_Goal of the exercise:_ In the entries below, every line with the string "approve" is to be reported.

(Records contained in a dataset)
************
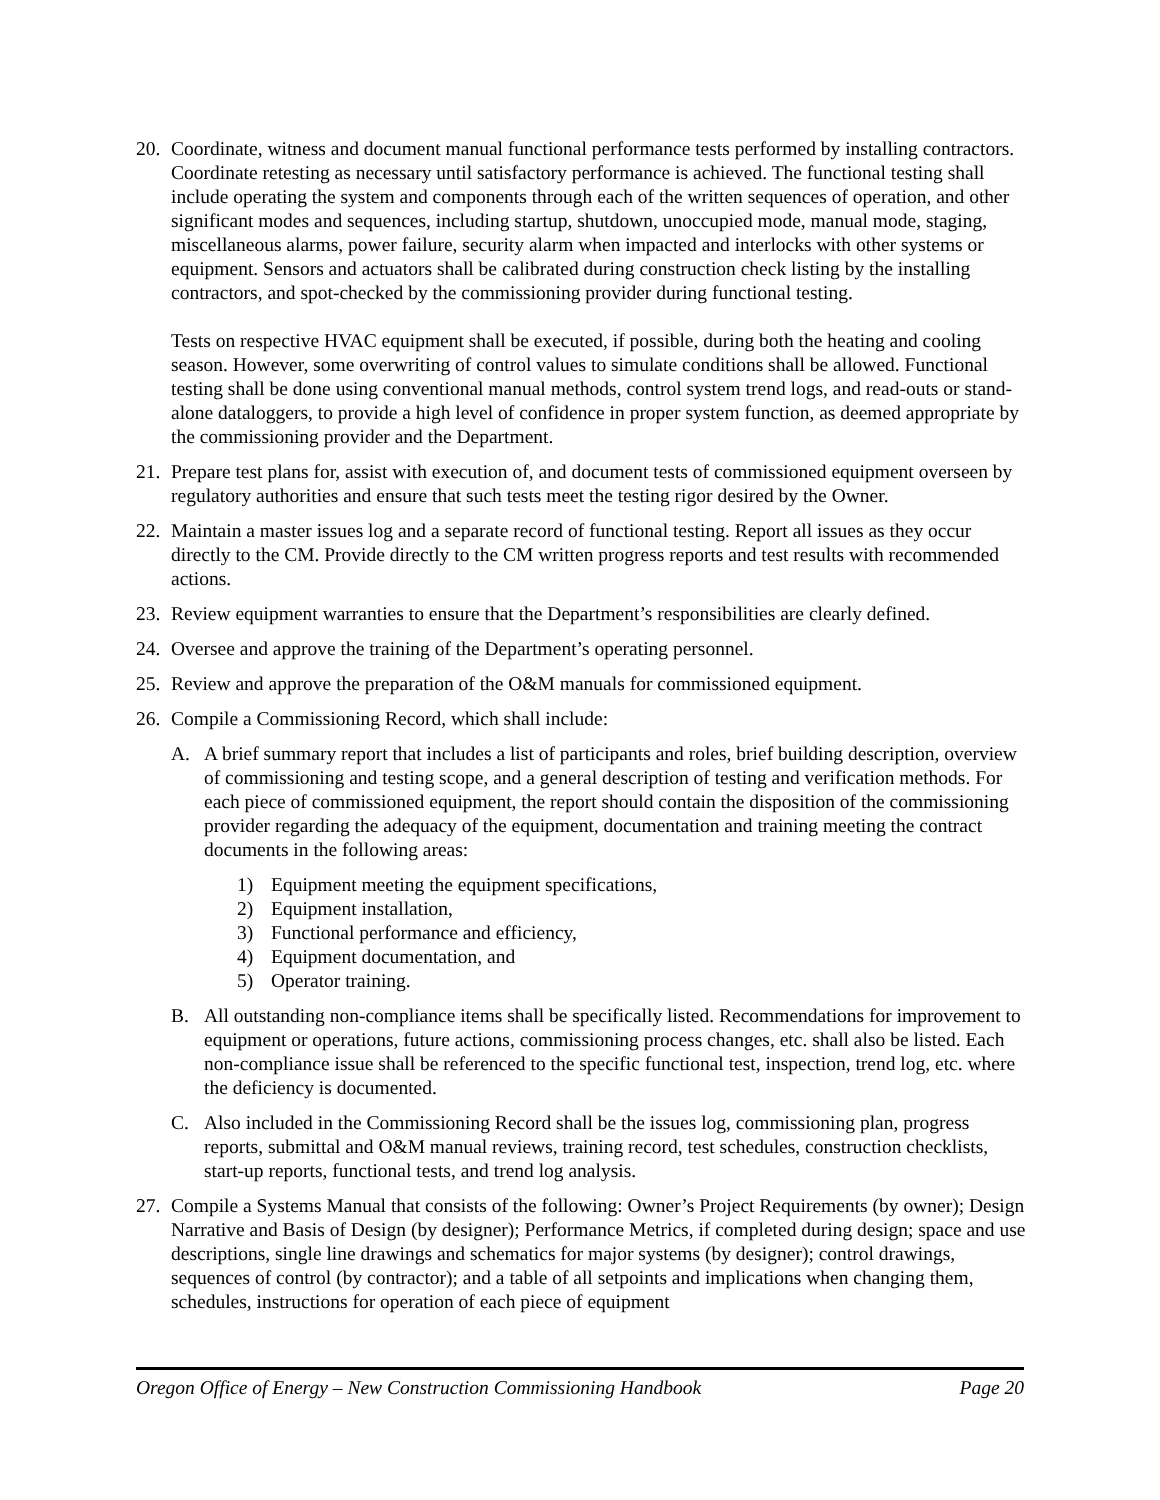20.
Coordinate, witness and document manual functional performance tests performed by installing contractors. Coordinate retesting as necessary until satisfactory performance is achieved. The functional testing shall include operating the system and components through each of the written sequences of operation, and other significant modes and sequences, including startup, shutdown, unoccupied mode, manual mode, staging, miscellaneous alarms, power failure, security alarm when impacted and interlocks with other systems or equipment. Sensors and actuators shall be calibrated during construction check listing by the installing contractors, and spot-checked by the commissioning provider during functional testing.
Tests on respective HVAC equipment shall be executed, if possible, during both the heating and cooling season. However, some overwriting of control values to simulate conditions shall be allowed. Functional testing shall be done using conventional manual methods, control system trend logs, and read-outs or stand-alone dataloggers, to provide a high level of confidence in proper system function, as deemed appropriate by the commissioning provider and the Department.
21.
Prepare test plans for, assist with execution of, and document tests of commissioned equipment overseen by regulatory authorities and ensure that such tests meet the testing rigor desired by the Owner.
22.
Maintain a master issues log and a separate record of functional testing. Report all issues as they occur directly to the CM. Provide directly to the CM written progress reports and test results with recommended actions.
23.
Review equipment warranties to ensure that the Department’s responsibilities are clearly defined.
24.
Oversee and approve the training of the Department’s operating personnel.
25.
Review and approve the preparation of the O&M manuals for commissioned equipment.
26.
Compile a Commissioning Record, which shall include:
A. A brief summary report that includes a list of participants and roles, brief building description, overview of commissioning and testing scope, and a general description of testing and verification methods. For each piece of commissioned equipment, the report should contain the disposition of the commissioning provider regarding the adequacy of the equipment, documentation and training meeting the contract documents in the following areas:
1) Equipment meeting the equipment specifications,
2) Equipment installation,
3) Functional performance and efficiency,
4) Equipment documentation, and
5) Operator training.
B. All outstanding non-compliance items shall be specifically listed. Recommendations for improvement to equipment or operations, future actions, commissioning process changes, etc. shall also be listed. Each non-compliance issue shall be referenced to the specific functional test, inspection, trend log, etc. where the deficiency is documented.
C. Also included in the Commissioning Record shall be the issues log, commissioning plan, progress reports, submittal and O&M manual reviews, training record, test schedules, construction checklists, start-up reports, functional tests, and trend log analysis.
27.
Compile a Systems Manual that consists of the following: Owner’s Project Requirements (by owner); Design Narrative and Basis of Design (by designer); Performance Metrics, if completed during design; space and use descriptions, single line drawings and schematics for major systems (by designer); control drawings, sequences of control (by contractor); and a table of all setpoints and implications when changing them, schedules, instructions for operation of each piece of equipment
Oregon Office of Energy – New Construction Commissioning Handbook Page 20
************
_Solution for this task:_
Oversee and approve the training of the Department’s operating personnel.
Review and approve the preparation of the O&M manuals for commissioned equipment.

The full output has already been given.